*** EXERCISE TEXT ***

Fully Automated, Machine Learning-based Assessment of Myocardial Extracellular Volume vs. Clinical Routine in a large CMR-cohort

Rebecca Elisabeth Beyer (Berlin)1, M. Huellebrand (Berlin)2, P. Doeblin (Berlin)1, A. Laube (Berlin)2, S. Werhahn (Berlin)1, S. Ching (Berlin)1, D. Hashemi (Berlin)1, K. J. S. W. Weiß (Berlin)1, A. Hennemuth (Berlin)2, S. Kelle (Berlin)1

1Deutsches Herzzentrum der Charite (DHZC) Klinik für Kardiologie, Angiologie und Intensivmedizin | CVK Berlin, Deutschland; 2Deutsches Herzzentrum der Charité Institut für Computer-assistierte kardiovaskuläre Medizin Berlin, Deutschland

 

Background: Cardiovascular Magnetic Resonance (CMR) imaging provides an indispensable tool in assessing myocardial tissue composition and function. With extracellular volume (ECV) quantification it offers a non-invasive means to assess myocardial fibrosis, interstitial expansion, and overall tissue health. Conventional ECV measurement involves a multi-step process of motion correction and manually contoured pre- and post-contrast mapping. We tested a fully automated, machine learning-based ECV assessment in a large routine clinical cohort.


Methods:
We retrospectively analyzed 868 patients that had visited our center between 2015 and 2020, and which had T1 mapping obtained and a point of care or laboratory hematocrit within 24 hours of scanning available. Native and enhanced T1 images were acquired using the modified look locker (MOLLI) sequence in a 3T (Ingenia, Philips Healthcare) and a 1.5T scanner (Achieva, Philips Healthcare). Regions of interest were manually drawn in the basal septum and the blood pool according to the guidelines. ECV was calculated using the established formula.

*** INFORMATION SHOWN ***

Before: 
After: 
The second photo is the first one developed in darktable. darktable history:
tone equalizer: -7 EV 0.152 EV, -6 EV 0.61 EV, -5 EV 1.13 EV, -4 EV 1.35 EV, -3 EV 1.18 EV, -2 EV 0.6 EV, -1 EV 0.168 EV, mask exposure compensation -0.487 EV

***

_TASKS_.
- a) In the abstract on automated myocardial ECV assessment, how many patients were analyzed retrospectively?
- b) Continue the abstract on automated myocardial ECV assessment from where it stops.

_ANSWERS IN ORDER_.
- a) 868 patients.

- b)
Development of the automated assessment followed an iterative process. Applying an expert-in-the-loop approach, U-nets were trained for segmentation of the relevant structures such as endo- and epicardial borders. Papillary muscles were removed from the blood pool mask using Otsu‘s thresholding method. Landmark extraction of right ventricular insertion points allowed generation of a septum mask, which was subsequently shrunk by one voxel to avoid overlap with the blood pool and thus, reduce the influence of partial volume effects.

Agreement between the two methods was assessed by Bland-Altman analysis and for performance of classification a contingency table was provided.


Results:
The studied patient population was evenly distributed among the two scanners. ECV was slightly higher in 3T (p=0.013). As shown in Figure 1, automated ECV values of the entire myocardium (mean 1.08, limits of agreement (LoA) 7.20 - 5.05) and the septal myocardium (mean 1.60, LoA 10.88 - 7.68) showed good agreement with clinical ECV. With automated segmentation of the septum, 794 patients were classified correctly (631 as negative with ECV ≤30% and 162 as positive with ECV > 30%), while 70 patients would have been false positives (false positive rate = 8.06%), only 5 would have been classified as false negatives (false negative rate = 0.58%). Outliers were appreciated and inferior image quality or artifacts were identified as primary limitation leading to inaccurate segmentation.


Conclusion:
The proposed machine learning-based approach provides a fully automatic and fast assessment of global and septal ECV in CMR with good agreement to manually drawn, conventional ECV measurement. 

Table 1. Patient Characteristics

 

Field Strength

 

1.5T

n = 4181

3T

n = 4501

Age (years)

50 ± 17

52 ± 17

Female

248 (59%)

278 (62%)

BSA (m2)

1.95 ± 0.23

1.99 ± 0.25

Hematocrit (%)

42.1 ± 5.7

42.6 ± 5.4

LVEDD (mm)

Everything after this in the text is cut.